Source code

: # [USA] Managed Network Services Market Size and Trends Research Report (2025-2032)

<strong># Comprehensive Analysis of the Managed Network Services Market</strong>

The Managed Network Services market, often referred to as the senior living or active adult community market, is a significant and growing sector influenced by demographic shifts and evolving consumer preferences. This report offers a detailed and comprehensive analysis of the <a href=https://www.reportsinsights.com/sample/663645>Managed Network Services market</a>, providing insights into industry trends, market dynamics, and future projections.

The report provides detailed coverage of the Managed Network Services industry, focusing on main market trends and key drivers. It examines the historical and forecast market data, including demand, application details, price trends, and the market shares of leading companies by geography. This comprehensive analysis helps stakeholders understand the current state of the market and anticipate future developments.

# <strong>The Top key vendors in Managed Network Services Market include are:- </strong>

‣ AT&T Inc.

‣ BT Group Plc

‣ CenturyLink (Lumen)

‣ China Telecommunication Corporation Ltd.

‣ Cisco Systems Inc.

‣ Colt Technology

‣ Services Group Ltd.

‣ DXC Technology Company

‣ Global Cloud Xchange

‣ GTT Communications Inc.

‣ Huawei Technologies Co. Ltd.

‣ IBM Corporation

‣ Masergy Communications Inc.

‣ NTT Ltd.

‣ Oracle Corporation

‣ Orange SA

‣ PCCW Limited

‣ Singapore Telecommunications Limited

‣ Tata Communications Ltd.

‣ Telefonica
━━━
Output, please, only the lines running from the start of the entries through the line that contains "<strong># Comprehensive Analysis", including both of those lines.

Source code

: # [USA] Managed Network Services Market Size and Trends Research Report (2025-2032)

<strong># Comprehensive Analysis of the Managed Network Services Market</strong>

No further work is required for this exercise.